Exercise prompt:
Leave out the pictures and print precisely the lines from the line with "Give bounding boxes for fire extinguisher." to the final line of the entries, both ends included.

Data extracts Start Marker

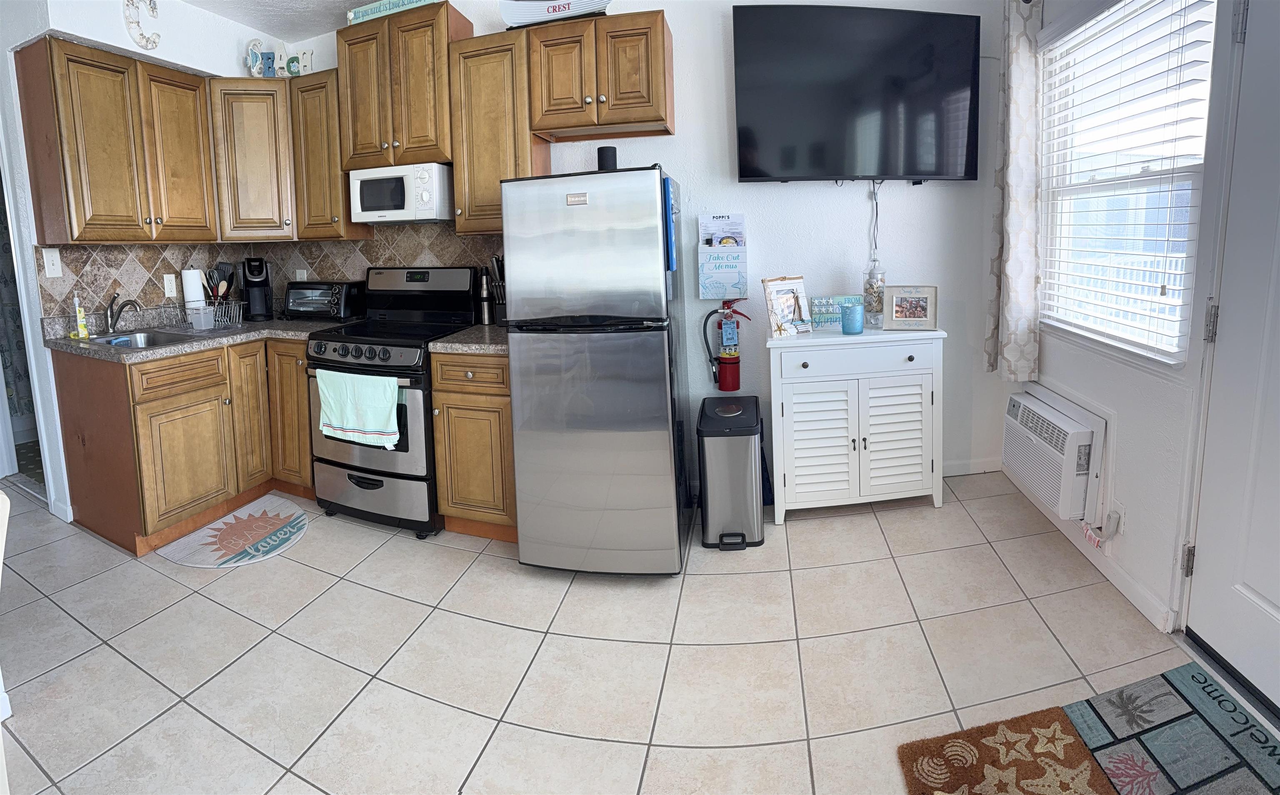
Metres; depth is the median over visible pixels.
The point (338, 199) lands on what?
upper cabinet
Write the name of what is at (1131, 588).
baseboard
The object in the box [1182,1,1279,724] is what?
door
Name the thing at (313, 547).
floor
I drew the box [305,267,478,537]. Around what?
stove
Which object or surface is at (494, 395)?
base cabinet
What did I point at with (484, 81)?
upper cabinet
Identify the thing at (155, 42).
wall letter
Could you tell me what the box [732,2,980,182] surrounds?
television
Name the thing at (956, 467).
baseboard
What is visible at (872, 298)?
glass jar
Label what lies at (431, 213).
microwave
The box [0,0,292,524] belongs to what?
left wall
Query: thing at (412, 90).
upper cabinet
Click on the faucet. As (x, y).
(128, 303)
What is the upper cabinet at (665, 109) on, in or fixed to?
attached to the back wall at (715, 54)
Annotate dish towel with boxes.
[315,368,399,447]
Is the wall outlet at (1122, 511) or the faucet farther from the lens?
the faucet
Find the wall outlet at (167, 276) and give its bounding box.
[162,272,177,296]
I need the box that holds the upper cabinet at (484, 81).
[449,26,547,234]
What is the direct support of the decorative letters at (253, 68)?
on the corner upper cabinet at (266, 165)
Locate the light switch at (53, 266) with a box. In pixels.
[42,247,63,277]
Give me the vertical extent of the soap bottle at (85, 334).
0.206 m
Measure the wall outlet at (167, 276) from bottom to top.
0.118 m
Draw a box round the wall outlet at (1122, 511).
[1107,497,1126,538]
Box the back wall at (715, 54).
[281,0,1020,494]
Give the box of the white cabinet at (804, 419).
[766,323,947,523]
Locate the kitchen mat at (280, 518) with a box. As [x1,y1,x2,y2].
[155,494,309,567]
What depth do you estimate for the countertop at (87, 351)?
2.92 m
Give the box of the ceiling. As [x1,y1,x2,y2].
[181,0,378,39]
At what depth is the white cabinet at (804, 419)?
2.61 m
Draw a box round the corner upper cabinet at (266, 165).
[208,77,297,241]
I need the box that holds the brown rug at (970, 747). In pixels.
[893,702,1110,794]
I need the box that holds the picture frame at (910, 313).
[884,285,938,330]
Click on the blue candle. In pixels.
(855, 308)
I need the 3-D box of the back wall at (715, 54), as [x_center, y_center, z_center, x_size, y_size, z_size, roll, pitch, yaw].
[-0.138,-0.441,3.293,3.833,2.742,0.140,0,7,17]
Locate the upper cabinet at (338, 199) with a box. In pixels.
[288,69,369,241]
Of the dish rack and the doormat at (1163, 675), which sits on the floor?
the doormat at (1163, 675)
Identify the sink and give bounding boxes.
[80,326,213,348]
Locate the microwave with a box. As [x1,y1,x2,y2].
[347,162,455,224]
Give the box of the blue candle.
[838,300,864,334]
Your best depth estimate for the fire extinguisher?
2.88 m
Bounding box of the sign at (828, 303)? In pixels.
[808,294,861,328]
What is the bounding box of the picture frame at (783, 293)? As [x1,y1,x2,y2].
[762,275,812,337]
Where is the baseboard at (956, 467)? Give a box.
[940,456,1002,476]
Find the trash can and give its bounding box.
[697,395,766,550]
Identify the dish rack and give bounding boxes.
[182,299,243,329]
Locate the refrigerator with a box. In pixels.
[498,164,693,575]
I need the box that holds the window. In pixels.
[1035,0,1219,371]
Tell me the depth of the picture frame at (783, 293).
2.72 m
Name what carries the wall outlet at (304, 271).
attached to the tile backsplash
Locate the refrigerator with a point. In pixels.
(653, 351)
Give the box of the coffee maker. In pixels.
[241,255,274,322]
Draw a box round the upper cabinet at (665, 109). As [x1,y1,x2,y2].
[523,10,673,141]
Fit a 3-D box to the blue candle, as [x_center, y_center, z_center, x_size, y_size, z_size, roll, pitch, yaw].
[1.021,0.042,2.710,0.109,0.139,0.109,0,7,17]
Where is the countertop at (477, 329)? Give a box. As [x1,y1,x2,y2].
[428,323,508,354]
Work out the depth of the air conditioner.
2.35 m
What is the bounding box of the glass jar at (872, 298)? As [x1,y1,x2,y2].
[862,259,886,326]
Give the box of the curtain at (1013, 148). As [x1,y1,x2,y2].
[985,0,1045,383]
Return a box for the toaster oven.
[282,280,364,320]
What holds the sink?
in the countertop at (87, 351)
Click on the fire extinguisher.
(730, 361)
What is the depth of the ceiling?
3.27 m
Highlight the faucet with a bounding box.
[103,292,140,332]
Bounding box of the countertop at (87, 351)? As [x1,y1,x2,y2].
[44,311,343,360]
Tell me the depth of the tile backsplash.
3.21 m
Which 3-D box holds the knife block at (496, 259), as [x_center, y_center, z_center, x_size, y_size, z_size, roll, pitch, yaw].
[-0.691,-0.113,3.013,0.127,0.364,0.164,0,7,17]
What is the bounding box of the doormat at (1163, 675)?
[1063,659,1279,794]
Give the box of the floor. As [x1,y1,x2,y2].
[0,468,1260,794]
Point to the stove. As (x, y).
(395, 341)
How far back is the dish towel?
2.59 m
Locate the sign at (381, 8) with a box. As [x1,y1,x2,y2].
[345,0,441,25]
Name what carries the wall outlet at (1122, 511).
attached to the right wall at (1127, 414)
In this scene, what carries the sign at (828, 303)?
on the white cabinet at (804, 419)
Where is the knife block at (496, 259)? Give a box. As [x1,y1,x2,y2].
[488,253,507,324]
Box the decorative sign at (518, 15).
[499,0,611,27]
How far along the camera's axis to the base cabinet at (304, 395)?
2.70 m
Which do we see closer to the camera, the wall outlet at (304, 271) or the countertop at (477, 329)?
the countertop at (477, 329)
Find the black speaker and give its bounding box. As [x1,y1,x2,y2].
[596,145,617,170]
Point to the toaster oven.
(333, 298)
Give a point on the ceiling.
(234, 18)
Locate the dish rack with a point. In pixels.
(203, 322)
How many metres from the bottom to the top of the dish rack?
0.127 m
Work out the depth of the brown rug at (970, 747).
1.43 m
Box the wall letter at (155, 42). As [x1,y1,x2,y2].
[124,0,162,49]
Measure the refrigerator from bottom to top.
1.617 m
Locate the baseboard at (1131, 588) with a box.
[999,468,1176,634]
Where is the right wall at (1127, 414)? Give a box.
[1001,0,1278,696]
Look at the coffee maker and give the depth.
3.38 m
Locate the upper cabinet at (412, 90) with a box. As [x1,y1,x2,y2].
[335,1,474,171]
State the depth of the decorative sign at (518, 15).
2.64 m
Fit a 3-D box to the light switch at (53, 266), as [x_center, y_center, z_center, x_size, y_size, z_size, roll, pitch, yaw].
[-2.797,-0.224,2.735,0.017,0.130,0.071,0,7,17]
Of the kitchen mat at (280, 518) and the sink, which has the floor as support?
the kitchen mat at (280, 518)
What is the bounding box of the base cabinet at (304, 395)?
[53,333,310,555]
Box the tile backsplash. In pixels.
[37,223,498,326]
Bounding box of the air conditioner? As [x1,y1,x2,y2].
[1002,385,1104,524]
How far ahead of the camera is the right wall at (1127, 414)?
1.99 m
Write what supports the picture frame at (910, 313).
on the white cabinet at (804, 419)
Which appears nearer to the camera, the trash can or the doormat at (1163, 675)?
the doormat at (1163, 675)
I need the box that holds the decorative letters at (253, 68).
[246,37,314,77]
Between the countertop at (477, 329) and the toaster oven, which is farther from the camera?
the toaster oven
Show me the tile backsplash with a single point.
(109, 252)
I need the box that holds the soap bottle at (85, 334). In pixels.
[72,294,89,338]
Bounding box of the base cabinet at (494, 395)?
[430,350,516,541]
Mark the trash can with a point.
(720, 453)
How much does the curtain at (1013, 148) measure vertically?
1.812 m
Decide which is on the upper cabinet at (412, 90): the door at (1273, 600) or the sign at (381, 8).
the sign at (381, 8)
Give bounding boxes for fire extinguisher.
[701,299,752,393]
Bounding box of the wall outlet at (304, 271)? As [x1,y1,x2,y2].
[294,268,307,280]
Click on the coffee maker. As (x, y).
(258, 293)

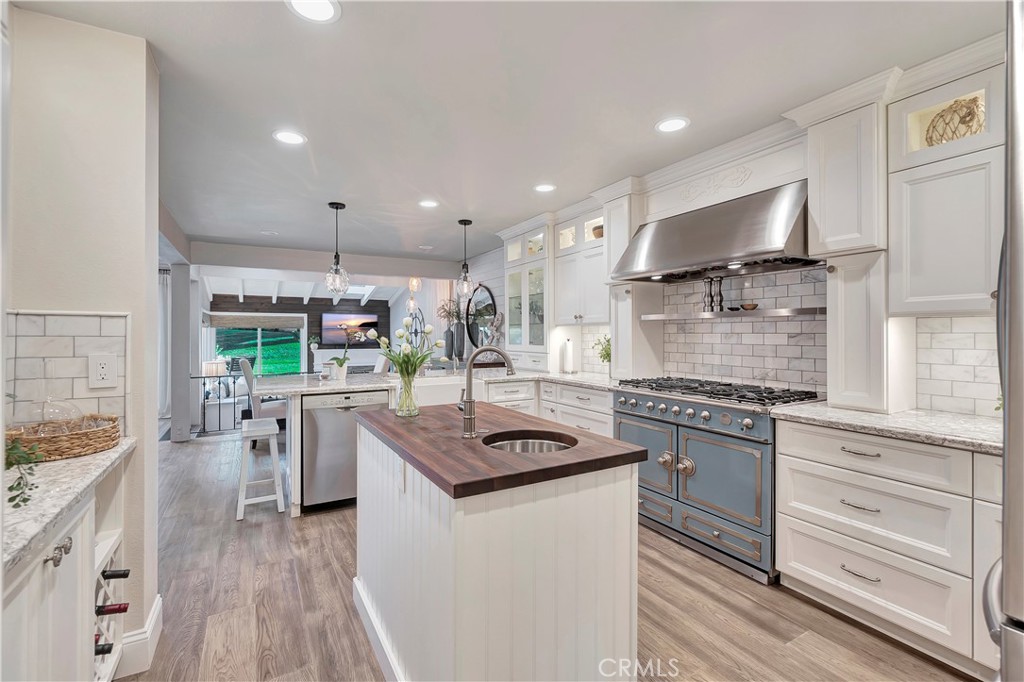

Data extracts End Marker

Answer to the problem:
Give bounding boxes for fire extinguisher.
[701,299,752,393]
Bounding box of the wall outlet at (304, 271)? As [x1,y1,x2,y2].
[294,268,307,280]
Click on the coffee maker. As (x, y).
(258, 293)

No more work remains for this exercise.